# PASSAGE TO READ:
—————
US Dollar’s Weakness Fuels Commodity Prices Rally

The US dollar remains weak across the board and the commodity markets’ rally continues. Equities are at all-time highs, bid on every dip.

The US dollar took a major hit last Friday after the disappointing NFP report. The data showed that the US economy added a lot fewer jobs than expected, and so investors sold the dollar aggressively.

All major currencies gained against the greenback. Moreover, the trend continued on Monday’s opening, with the EUR/USD trading above 1.2170, the AUD/USD threatening to move above 0.79, and the GBP/USD sitting comfortably above 1.40.

The dollar’s weakness translated into a bullish move in the equity markets. As such, the Dow Jones and the S&P500 are trading at record highs. European equities started the week on a bullish note, too, with the Spanish index trading at sixteen months high and the German index remaining bid close to the highs.

On the commodities front, the WTI crude oil seems stuck at the $65 level, finding bids on every move lower. Gold recovered the $1,800 level, and the move higher is seen by many as a confirmation of investors hedging against inflation.

Daily Analysis

No important piece of economic data lies ahead for the rest of the trading day. Therefore, the London session will likely see the market participants digesting Friday’s report, and by the time the US markets open, the focus shifts to the equity indices.
—————
# EXTRACTED DATA:

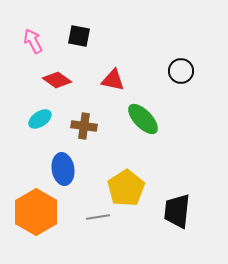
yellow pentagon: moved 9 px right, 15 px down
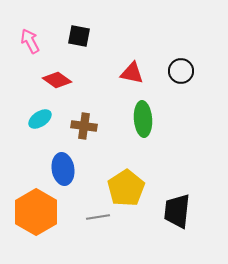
pink arrow: moved 3 px left
red triangle: moved 19 px right, 7 px up
green ellipse: rotated 40 degrees clockwise
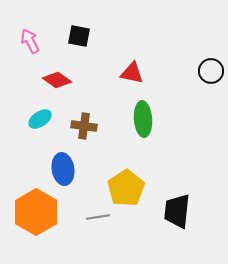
black circle: moved 30 px right
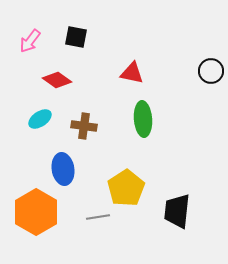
black square: moved 3 px left, 1 px down
pink arrow: rotated 115 degrees counterclockwise
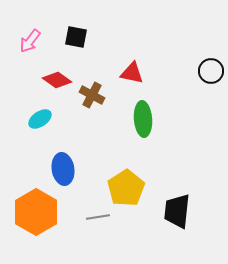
brown cross: moved 8 px right, 31 px up; rotated 20 degrees clockwise
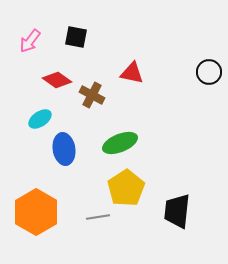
black circle: moved 2 px left, 1 px down
green ellipse: moved 23 px left, 24 px down; rotated 72 degrees clockwise
blue ellipse: moved 1 px right, 20 px up
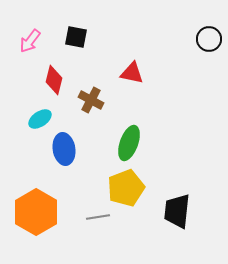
black circle: moved 33 px up
red diamond: moved 3 px left; rotated 68 degrees clockwise
brown cross: moved 1 px left, 5 px down
green ellipse: moved 9 px right; rotated 48 degrees counterclockwise
yellow pentagon: rotated 12 degrees clockwise
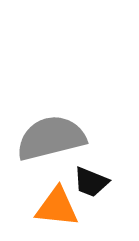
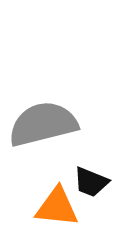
gray semicircle: moved 8 px left, 14 px up
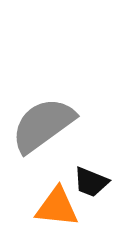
gray semicircle: moved 1 px down; rotated 22 degrees counterclockwise
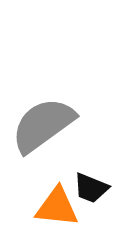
black trapezoid: moved 6 px down
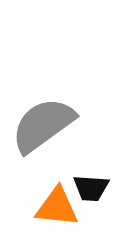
black trapezoid: rotated 18 degrees counterclockwise
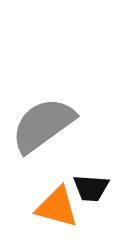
orange triangle: rotated 9 degrees clockwise
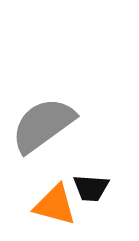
orange triangle: moved 2 px left, 2 px up
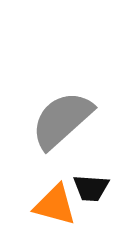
gray semicircle: moved 19 px right, 5 px up; rotated 6 degrees counterclockwise
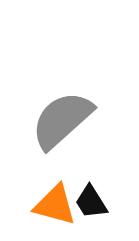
black trapezoid: moved 14 px down; rotated 54 degrees clockwise
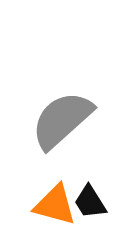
black trapezoid: moved 1 px left
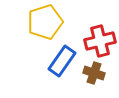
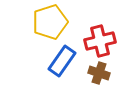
yellow pentagon: moved 5 px right
brown cross: moved 5 px right
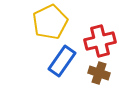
yellow pentagon: rotated 8 degrees counterclockwise
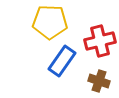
yellow pentagon: rotated 28 degrees clockwise
brown cross: moved 8 px down
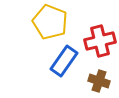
yellow pentagon: rotated 20 degrees clockwise
blue rectangle: moved 2 px right
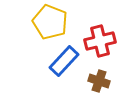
blue rectangle: rotated 8 degrees clockwise
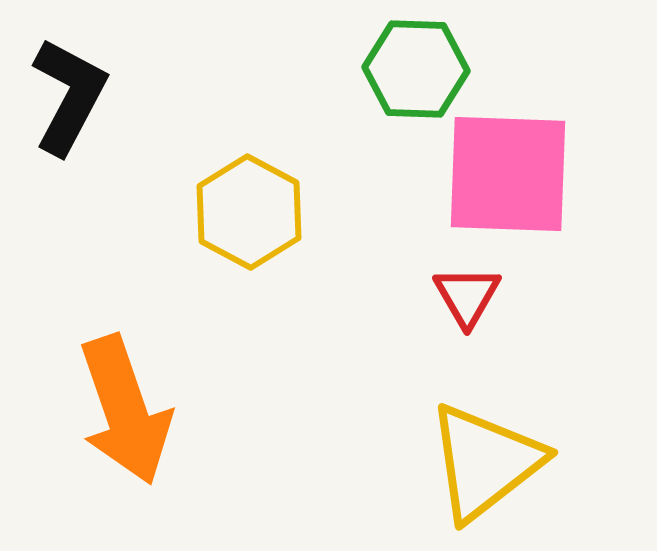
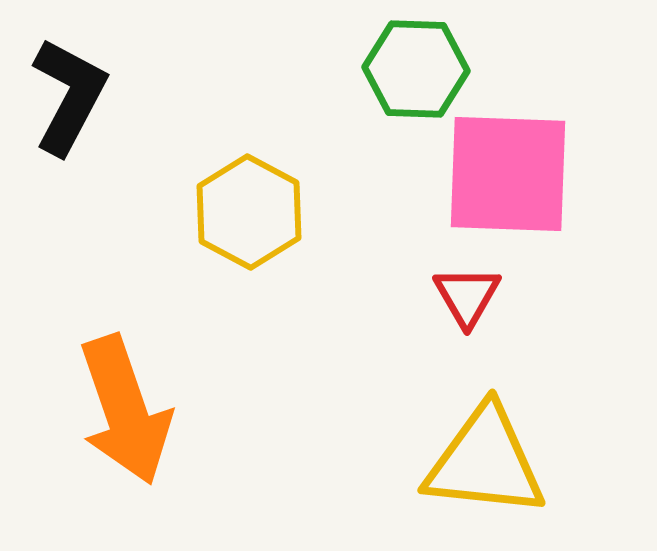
yellow triangle: rotated 44 degrees clockwise
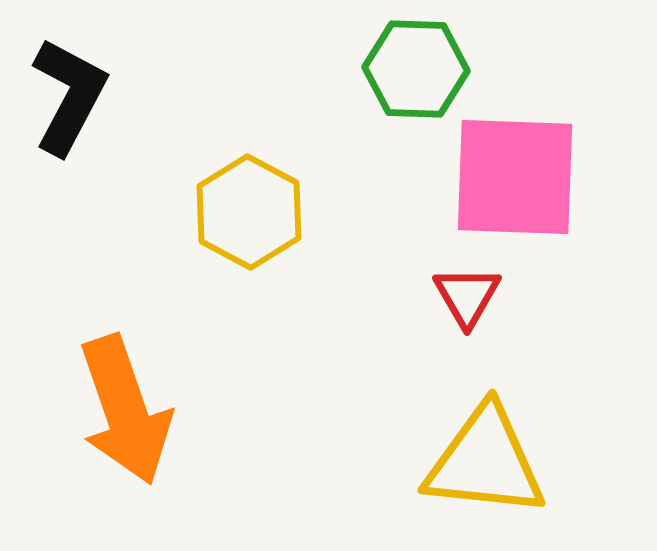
—————
# THE PROBLEM:
Edit the passage of the dollar article between "US Dollar’s Weakness" and "the dollar aggressively.", inclusive, so that "heavily" takes the place of "aggressively".

# OUTPUT OF THE EXERCISE:
US Dollar’s Weakness Fuels Commodity Prices Rally

The US dollar remains weak across the board and the commodity markets’ rally continues. Equities are at all-time highs, bid on every dip.

The US dollar took a major hit last Friday after the disappointing NFP report. The data showed that the US economy added a lot fewer jobs than expected, and so investors sold the dollar heavily.